I got my little boy about 14 months ago and only was about 2 months on maternity leave due to financial reasons. My friends that have little kids themselves always asked me how I managed being a mom of a newborn and working full time from at home. My answer always was that if you really want something, you can do it. And begin a productive mother was important for me.
I was fortunate enough to have a boss that let me work from at home for the first year. Also, I haven’t used up any holidays that year so I could take over 2 weeks as soon as my 2 months maternity leave were over. During those 2 and a half months, I found a routine with my little sweetheart that worked for us and which turned out to work perfectly for later on as well. W was a bad sleeper and used to only sleep during the day if I carried him while walking. Therefore, I started putting him frequently in my carrier, stepped onto the treadmill and walked. I then started placing my laptop on the treadmill and worked for as long as W slept. That way, I got about 4 hours of work done during the day.
The rest of the work hours I did in the evenings when W slept. The evenings used to be the hardest for the first 9 months or so. W tended to wake up a lot and cry. Usually, if he laid down at 8 pm and I stayed up till 2 am, I got about 3 1/2 hours of work done (on good days). The rest of the time I laid next to him and calmed/caressed him. Did I have weekends off? No, the only way to get my work hours done was by also working Saturdays and Sundays. Was it a fun time? You will have problems believing that but for the most part, yes. W made me and my husband laugh so much every day (and he still does), so that the hard times weren’t quite as bad. Furthermore, I love working and I enjoyed being able to still do some programming every day.

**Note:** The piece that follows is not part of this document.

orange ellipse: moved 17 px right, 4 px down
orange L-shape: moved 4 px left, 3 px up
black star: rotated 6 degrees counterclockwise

Did I get enough sleep? Nope, but which mother with a newborn does? And I’m lucky that I can fall asleep within minutes. I’d stop working at around 2 am and fall asleep 1-2 minutes later. I’d say in average I still got about 5 hours of sleep daily. Don’t take me wrong, I used to sleep 9 hours and more, but I found out that I still function properly with about 5 hours. Anything below for more than a few days and I’m a wreck.
One thing I’ve learned is that it’s important to not stress yourself with work, especially when you have to look after a newborn which can be quite exhausting at times. You still want to enjoy the time with your baby. On days, where I needed a break, I took it (just took a spontaneous holiday from work). Therefore, even if you have a big todo list (work or home related), don’t force yourself to fulfill it up to exhaustion. There are days/weeks that are just really hard (baby hardly sleeps, is maybe sick, cries a lot for no obvious reason, etc.) and the more you feel stressed, the less patience you have with your loved ones (and patience is extremely important with little as well as with older kids). If possible, ask your partner for help. Maybe you have relatives/friends that can help you out here and there.
Another thing that comes to my mind that helped me was to be flexible. I now have my office in the bedroom and work next to my sleeping baby at night. That way, I can react right away when he needs me and I get some work done. I also put my baby in the carrier and wipe the kitchen floor and do other chores around the house during the day. My little one enjoys it since he is close to me and gets to watch close up what I’m doing. Don’t set yourself timeframes. You might be like me a morning person, but if your little one wakes up early and wants to be held and played with for hours, then don’t stress yourself with an unrealistic morning todo list. Having a detailed day schedule might be very helpful when you don’t have to look after kids, but with kids, the best schedule is a very flexible one.
I can honestly say that I’ve never been as productive as now. You wonder why? I used to waste a lot of time in front of the TV. After a hard work day, I would flop onto the couch and stare for hours at the big screen. As you might guess, I haven’t seen a single movie/episode for, hmm, I don’t know how long. I just don’t have time for it and honestly, I don’t even miss it. Of course, I still need some relax time here and there. In the evenings, before and after work, I read the news, eat a snack or just simply watch my little one sleeping (while trying to stay awake myself). It’s important to have some off time but the danger with TV is that the off time tends to extend to hours at a time (at least for me).
You don’t get to read magazines/books anymore? Listen to audiobooks and podcasts instead. You can do that while playing on the floor with your sweetheart.
I’m not saying that it is easy to be super productive while watching your baby, but if you really want to, you will find ways without sacrificing time with your newborn nor your own sanity. Consider what’s important for you and what makes you happy. Don’t stop everything you’ve enjoyed doing now that you have a baby. Be creative! But don’t have unrealistic expectations either. Your life will change (there is no doubt) and you hopefully will love the change with your newborn. In my case, I’m as busy as I’ve never been in my life and I love it. I love being able to spend so much time with my son, but I also enjoy getting back working/reading when he is sleeping.